Film critic Paul Steward’s top ten films of 2017
PUBLISHED: 09:00 30 December 2017
Paul Steward’s top ten films of 2017
10. Baby Driver
Each car chase and action scene is meticulously choreographed to fit a chosen song from Baby’s playlist.
John Hamm and Jamie Foxx are excellent in supporting roles. Kevin Spacey’s role as underworld kingpin Doc may mean this film may not receive the recognition it deserves. An endlessly re-watchable thrill ride.
9. Lady Macbeth
Captivating drama set in 19th Century rural England.
A star-making performance from British actress Florence Pugh as Katherine, a young woman sold into marriage with a man twice her age. Like no period piece you’ve seen before. Beautifully shot without music to emphasise the claustrophobic nature of the estate, adding to the increasing tension. An exceptional film, which will stand the test of time.
8. The Disaster Artist
Directed by and starring James Franco, this tells the story behind 2003’s The Room, a film with a reputation as one of the worst ever made that became a cult classic.
Franco plays the film’s enigmatic creator Tommy Wiseau. His friend, Greg Sestero is played by Franco’s brother Dave.
Both deliver outstanding performances. A funny and endearing film about friendship and chasing your dreams, cleverly crafted from a fascinating true story.
More modern Western than superhero flick. Brutally violent and brooding in tone, and a long way from your usual superhero fare.
With acting performances that lift the film to new heights, including from newcomer Dafne Keen who is an absolute revelation as the feral Laura. One of the best comic adaptations in recent memory.
6. War For The Planet Of The Apes
A smart and darkly complex film that is all too rare in today’s blockbuster culture with a career-best turn from Andy Serkis portraying the ape’s inner anger and steely resolve.
Steve Zahn’s Bad Ape lifts the tension with just enough comedic relief. A tense and steadily paced character drama.
5. The Death Of Stalin
To turn such serious subject matter into a comedy is no easy feat but director Armando Iannucci delivers with aplomb.

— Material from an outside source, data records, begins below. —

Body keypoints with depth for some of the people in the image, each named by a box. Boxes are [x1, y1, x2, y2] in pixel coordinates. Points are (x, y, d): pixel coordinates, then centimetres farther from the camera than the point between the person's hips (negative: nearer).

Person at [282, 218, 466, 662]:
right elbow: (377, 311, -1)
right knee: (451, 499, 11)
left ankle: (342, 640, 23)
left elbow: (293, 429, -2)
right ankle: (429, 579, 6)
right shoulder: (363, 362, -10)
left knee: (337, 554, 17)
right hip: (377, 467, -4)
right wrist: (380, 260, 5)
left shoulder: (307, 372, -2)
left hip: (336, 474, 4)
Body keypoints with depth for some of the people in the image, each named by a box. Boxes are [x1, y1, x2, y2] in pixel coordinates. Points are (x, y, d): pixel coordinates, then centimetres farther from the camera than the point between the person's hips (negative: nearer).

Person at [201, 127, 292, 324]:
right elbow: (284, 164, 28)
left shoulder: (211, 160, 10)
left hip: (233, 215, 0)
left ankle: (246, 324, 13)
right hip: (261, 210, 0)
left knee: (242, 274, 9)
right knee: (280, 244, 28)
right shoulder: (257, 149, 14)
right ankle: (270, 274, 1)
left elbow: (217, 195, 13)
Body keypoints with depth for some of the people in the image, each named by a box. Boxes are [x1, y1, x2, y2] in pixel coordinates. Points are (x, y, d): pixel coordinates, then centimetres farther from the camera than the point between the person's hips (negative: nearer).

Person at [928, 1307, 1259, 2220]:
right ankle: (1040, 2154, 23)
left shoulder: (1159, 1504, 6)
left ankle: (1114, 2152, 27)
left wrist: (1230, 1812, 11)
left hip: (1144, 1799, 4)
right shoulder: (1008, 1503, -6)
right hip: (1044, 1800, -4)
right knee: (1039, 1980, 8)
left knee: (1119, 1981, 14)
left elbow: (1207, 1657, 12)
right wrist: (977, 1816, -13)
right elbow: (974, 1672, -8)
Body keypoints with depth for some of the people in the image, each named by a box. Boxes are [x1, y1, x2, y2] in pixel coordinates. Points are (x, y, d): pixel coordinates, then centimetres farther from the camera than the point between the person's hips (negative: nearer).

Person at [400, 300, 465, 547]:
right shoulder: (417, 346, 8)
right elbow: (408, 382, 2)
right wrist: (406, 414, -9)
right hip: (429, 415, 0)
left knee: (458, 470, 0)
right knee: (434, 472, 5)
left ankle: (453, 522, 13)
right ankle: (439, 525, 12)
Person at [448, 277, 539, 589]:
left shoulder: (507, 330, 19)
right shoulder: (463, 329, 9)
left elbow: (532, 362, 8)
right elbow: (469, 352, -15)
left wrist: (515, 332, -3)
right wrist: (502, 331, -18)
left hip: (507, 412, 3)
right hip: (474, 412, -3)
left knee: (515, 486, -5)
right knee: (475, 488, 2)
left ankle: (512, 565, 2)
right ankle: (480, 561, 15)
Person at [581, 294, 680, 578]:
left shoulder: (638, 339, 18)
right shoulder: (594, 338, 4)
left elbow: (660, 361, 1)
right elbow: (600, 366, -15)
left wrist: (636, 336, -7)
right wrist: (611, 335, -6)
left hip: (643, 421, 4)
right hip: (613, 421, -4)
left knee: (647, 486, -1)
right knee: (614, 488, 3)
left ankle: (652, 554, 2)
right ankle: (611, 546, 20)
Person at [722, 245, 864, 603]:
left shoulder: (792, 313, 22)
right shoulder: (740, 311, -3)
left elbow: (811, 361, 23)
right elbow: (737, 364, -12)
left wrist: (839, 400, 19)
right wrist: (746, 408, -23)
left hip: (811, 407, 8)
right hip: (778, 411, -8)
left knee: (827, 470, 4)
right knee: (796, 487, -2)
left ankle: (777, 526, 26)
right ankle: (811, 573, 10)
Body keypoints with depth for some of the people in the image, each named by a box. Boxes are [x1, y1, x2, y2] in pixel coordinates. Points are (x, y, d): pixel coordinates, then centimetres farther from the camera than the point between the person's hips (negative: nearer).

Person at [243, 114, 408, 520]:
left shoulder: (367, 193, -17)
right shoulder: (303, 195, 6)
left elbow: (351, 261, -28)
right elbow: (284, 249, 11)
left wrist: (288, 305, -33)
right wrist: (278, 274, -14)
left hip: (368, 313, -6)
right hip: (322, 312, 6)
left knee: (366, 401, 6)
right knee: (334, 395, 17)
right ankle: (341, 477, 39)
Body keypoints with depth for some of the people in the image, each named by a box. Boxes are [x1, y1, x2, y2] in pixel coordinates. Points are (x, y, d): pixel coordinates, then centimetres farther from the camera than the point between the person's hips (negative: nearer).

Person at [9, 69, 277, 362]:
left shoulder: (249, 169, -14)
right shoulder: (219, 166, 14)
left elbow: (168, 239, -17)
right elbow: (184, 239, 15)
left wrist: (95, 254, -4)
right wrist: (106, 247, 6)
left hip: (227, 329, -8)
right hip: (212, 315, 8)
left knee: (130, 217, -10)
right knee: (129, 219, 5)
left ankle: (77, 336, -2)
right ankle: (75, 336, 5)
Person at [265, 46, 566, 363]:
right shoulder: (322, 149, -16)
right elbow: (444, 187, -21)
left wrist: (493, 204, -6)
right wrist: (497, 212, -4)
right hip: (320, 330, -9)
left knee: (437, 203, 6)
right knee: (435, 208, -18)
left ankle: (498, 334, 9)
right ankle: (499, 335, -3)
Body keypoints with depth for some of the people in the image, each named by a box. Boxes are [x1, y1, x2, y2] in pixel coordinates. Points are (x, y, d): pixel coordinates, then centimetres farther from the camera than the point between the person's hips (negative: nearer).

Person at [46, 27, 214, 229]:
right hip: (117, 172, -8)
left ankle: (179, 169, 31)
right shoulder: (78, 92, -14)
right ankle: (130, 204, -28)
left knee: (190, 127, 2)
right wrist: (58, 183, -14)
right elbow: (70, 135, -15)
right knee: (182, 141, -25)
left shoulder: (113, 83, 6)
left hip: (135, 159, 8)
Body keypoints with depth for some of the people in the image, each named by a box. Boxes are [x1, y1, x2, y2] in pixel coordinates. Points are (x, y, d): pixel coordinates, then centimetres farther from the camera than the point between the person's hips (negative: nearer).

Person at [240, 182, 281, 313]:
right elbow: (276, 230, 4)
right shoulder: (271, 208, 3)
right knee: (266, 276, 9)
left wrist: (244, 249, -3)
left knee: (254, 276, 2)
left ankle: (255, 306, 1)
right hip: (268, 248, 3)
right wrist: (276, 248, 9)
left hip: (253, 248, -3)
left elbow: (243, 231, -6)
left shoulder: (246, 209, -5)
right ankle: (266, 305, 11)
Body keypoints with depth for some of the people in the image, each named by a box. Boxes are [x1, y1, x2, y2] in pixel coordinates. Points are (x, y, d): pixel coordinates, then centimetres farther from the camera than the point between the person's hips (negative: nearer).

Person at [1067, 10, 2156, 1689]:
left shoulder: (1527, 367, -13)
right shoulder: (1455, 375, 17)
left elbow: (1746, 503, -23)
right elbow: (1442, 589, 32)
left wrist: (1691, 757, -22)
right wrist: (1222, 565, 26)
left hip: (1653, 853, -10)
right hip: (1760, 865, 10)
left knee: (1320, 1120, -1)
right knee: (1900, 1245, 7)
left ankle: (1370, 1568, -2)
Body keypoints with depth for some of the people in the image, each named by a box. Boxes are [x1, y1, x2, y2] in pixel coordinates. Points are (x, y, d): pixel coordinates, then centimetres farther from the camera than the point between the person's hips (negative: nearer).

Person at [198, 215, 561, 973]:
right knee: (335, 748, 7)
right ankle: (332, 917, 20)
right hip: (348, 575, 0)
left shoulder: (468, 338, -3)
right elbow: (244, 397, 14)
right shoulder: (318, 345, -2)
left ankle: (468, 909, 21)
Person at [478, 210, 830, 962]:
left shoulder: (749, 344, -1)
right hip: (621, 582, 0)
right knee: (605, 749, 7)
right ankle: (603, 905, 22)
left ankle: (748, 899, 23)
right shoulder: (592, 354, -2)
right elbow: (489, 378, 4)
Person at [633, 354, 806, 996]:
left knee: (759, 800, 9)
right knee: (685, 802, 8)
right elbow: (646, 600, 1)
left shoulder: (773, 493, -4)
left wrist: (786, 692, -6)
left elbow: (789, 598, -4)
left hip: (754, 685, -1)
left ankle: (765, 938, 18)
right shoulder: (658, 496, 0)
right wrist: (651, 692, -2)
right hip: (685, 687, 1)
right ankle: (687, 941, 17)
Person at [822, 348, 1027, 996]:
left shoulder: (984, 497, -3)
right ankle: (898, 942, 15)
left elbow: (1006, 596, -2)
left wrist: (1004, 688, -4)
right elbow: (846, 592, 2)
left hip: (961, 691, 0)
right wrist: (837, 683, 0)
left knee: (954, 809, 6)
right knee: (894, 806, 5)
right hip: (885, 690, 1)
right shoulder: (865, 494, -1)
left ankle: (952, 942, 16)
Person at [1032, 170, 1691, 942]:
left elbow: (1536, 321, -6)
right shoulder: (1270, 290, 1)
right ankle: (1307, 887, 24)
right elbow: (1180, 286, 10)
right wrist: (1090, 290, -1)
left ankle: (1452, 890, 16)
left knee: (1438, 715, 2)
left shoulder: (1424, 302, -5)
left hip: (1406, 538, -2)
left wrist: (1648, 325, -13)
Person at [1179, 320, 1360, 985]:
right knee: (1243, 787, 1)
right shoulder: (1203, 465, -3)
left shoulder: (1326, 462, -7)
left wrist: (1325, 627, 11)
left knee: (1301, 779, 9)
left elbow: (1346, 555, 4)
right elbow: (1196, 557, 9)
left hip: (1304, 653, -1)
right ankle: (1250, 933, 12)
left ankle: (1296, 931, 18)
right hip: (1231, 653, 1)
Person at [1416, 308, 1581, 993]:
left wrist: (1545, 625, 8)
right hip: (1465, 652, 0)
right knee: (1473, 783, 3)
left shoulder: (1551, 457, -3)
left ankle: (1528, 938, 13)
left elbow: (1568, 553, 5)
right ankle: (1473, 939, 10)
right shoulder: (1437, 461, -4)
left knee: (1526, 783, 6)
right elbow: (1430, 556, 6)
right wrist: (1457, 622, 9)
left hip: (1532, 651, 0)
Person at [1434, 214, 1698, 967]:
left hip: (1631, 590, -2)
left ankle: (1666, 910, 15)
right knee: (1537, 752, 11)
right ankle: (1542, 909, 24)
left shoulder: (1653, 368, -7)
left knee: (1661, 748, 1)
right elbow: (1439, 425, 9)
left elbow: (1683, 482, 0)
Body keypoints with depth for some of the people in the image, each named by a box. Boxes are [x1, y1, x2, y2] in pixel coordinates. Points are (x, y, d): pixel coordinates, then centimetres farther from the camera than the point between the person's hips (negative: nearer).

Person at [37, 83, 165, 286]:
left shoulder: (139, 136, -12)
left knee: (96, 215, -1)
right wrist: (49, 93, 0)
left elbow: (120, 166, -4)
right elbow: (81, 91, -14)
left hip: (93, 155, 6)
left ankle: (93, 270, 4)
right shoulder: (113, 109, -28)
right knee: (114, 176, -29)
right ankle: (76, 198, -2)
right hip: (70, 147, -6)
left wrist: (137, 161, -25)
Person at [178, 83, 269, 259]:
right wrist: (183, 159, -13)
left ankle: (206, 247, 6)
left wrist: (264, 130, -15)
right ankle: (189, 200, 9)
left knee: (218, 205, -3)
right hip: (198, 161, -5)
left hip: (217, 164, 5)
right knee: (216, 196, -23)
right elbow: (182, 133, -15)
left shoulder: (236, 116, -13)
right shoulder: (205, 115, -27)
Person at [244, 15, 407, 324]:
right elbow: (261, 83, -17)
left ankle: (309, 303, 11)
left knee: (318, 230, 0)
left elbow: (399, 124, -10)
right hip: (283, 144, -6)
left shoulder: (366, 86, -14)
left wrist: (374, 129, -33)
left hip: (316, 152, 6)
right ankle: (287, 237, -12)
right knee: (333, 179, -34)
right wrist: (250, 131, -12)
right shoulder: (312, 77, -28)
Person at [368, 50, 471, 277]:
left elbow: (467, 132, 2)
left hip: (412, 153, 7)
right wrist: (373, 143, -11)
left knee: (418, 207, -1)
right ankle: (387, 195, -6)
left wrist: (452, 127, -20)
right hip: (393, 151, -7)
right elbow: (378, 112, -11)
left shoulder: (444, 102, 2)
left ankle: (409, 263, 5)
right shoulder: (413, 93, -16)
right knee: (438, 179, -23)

Opting against forced Russian accents, his inspired choice to have his multinational cast speak in a variety of dialects adds to the absurdist tone of the film. Star turns from Simon Russell Beal and Jason Issacs, an endlessly entertaining political satire.
The highest grossing horror movie in UK history is as much coming of age drama as horror.
It allows enough time to get to know the characters first, giving real investment to their perils at the hands of Pennywise the clown. Bill Skarsgard’s refreshingly original performance in this role is just as unsettling as the acclaimed Tim Curry version in the 1990 television mini series.
Year’s best horror film.
3. Brigsby Bear
Focusing on the passion of obsessive fan culture and with some great fish out of water comedy, a delightful comedy drama that deserves to be seen by more people.
Its critics will point to fact the film’s more menacing aspects are conveniently glossed over, but it has warmth.
2. Free Fire
Despite being one long gun fight, immensely entertaining, zipping along with witty dialogue and realistically clumsy action.
The impressive cast includes Armie Hammer and Brie Larson and a fantastic show stealing performance from Sharlto Copely as Vern. With a razor sharp script. Not to be missed.
1. Blade Runner 2049
This sequel did not disappoint.
Gosling is mesmerising as the conflicted K while Jared Leto delivers a beautifully understated performance as villain Nihander Wallace.
Dark, atmospheric sci-fi at its very best.